Notes et transcription : chris-@-cinebis.org">Christophe Thill
... ET LOVECRAFT AVEC LES MONSTRES
LES deux livres de H.-P. Lovecraft, La Couleur tombée du ciel et Dans l'abîme du temps, ne sont pas passés inaperçus. A peine publiés, leur auteur a été comparé à Edgar Poë, et même jugé supérieur.Un a vu en lui une sorte de poète maudit (il est mort dans la misère aux Etats-Unis en 1937) qui aurait renouvelé le genre du conte fantastique. Le fantastique, et plus précisément ce qu'on pourrait appeler la littérature d'épouvante, est bien en effet le domaine de Lovecraft, plutôt que la science-fiction. Son oeuvre, apothéose de l'irrationnel, est l'expression tragique d'un monde en désarroi, qui ne peut dominer ses propres terreurs et voit surgir de tous côtés des monstres prêts à détruire la civilisation et le mode de vie. Certes, Lovecraft est un écrivain authentique dont le talent de conteur n'est pas niable. Mais quelle est la signification réelle de son oeuvre ?Les récits de Lovecraft nous plongent toujours dans une atmosphère d'angoisse étouffante et d'horreur. On y voit apparaître des êtres surnaturels, dont la description est souvent d'une naïveté grandguignolesque, qui attaquent l'humanité après s'être manifestés de façon mystérieuse et troublante au narrateur -- la plupart du temps un savant -- qui n'en pouvant croire ses yeux, essaie d'élucider l'origine de ces phénomènes, les nie, et finit par admettre l'effarante vérité : dans un passé extrêmement lointain, des êtres doués de pouvoirs inouïs, venus d'un autre univers, peuplèrent notre planète avant l'apparition des hommes. Au début du XXe siècle, époque où se situe l'action des récits, ils cherchent à reconquérir leurs domaines perdus, et le narrateur, vaincu d'avance, voit surgir de la terre, des airs et de la mer des démons qui lui inspirent une irrépressible frayeur et devant lesquels il demeure impuissant.
Lovecraft manie le cauchemar avec une conviction assurée. Mais la répétition de certains procédés d'écriture finit par lasser le lecteur sur qui pèse déjà le malaise provoqué par les descriptions nées d'une imagination morbide. L'affabulation de ces récits où les couleurs, les visions, les sons et les odeurs contribuent à révéler peu à peu la présence des monstres fait appel aux mythologies les plus primitives, à la magie noire et aux forces occultes. L'idée selon laquelle des forces occultes dominent notre monde revient comme un leitmotiv chez Lovecraft. Les savants auront beau chercher, nier, trouver des explications logiques, rien n'y fera. Les démons, en définitive, gagnent la partie.

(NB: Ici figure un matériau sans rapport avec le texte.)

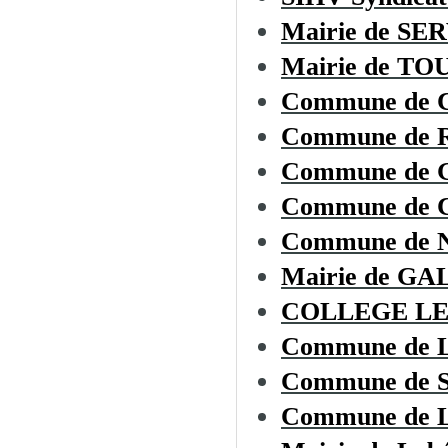
Mairie de SE
Mairie de T
Commune de
Commune de
Commune de 
Commune de
Commune de
Mairie de G
COLLEGE LE
Commune de
Commune de
Commune de L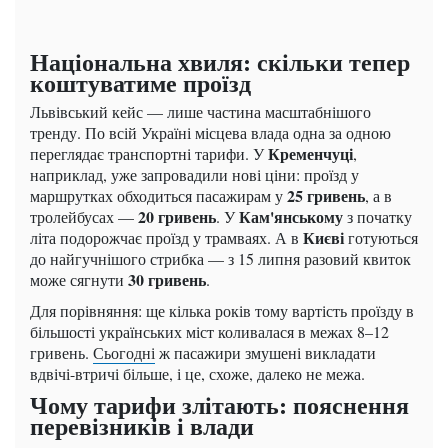
Національна хвиля: скільки тепер
коштуватиме проїзд
Львівський кейс — лише частина масштабнішого
тренду. По всій Україні місцева влада одна за одною
Кременчуці
переглядає транспортні тарифи. У
,
наприклад, уже запровадили нові ціни: проїзд у
25 гривень
маршрутках обходиться пасажирам у
, а в
20 гривень
Кам'янському
тролейбусах —
. У
з початку
Києві
літа подорожчає проїзд у трамваях. А в
готуються
до найгучнішого стрибка — з 15 липня разовий квиток
30 гривень
може сягнути
.
Для порівняння: ще кілька років тому вартість проїзду в
більшості українських міст коливалася в межах 8–12
гривень.
Сьогодні
ж пасажири змушені викладати
вдвічі-втричі більше, і це, схоже, далеко не межа.
Чому тарифи злітають: пояснення
перевізників і влади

Il y a là une morale très précise : la science, la raison sont inutiles ou inefficaces, et les hommes au bout du compte demeurent les victimes consentantes des fantômes qui hantent la terre. Je ne sais si Lovecraft l'a voulu ainsi, mais ses fantômes -- qui apparaissent toujours dans une région des Etats-Unis bien connue par l'auteur et décrite avec réalisme -- sont les reflets fidèles d'une société qui a une peur panique d'elle-même et de sa propre fin.
Charles DelasneLes Lettres Françaises, n°578, 21-28 juillet 1955, p. 2.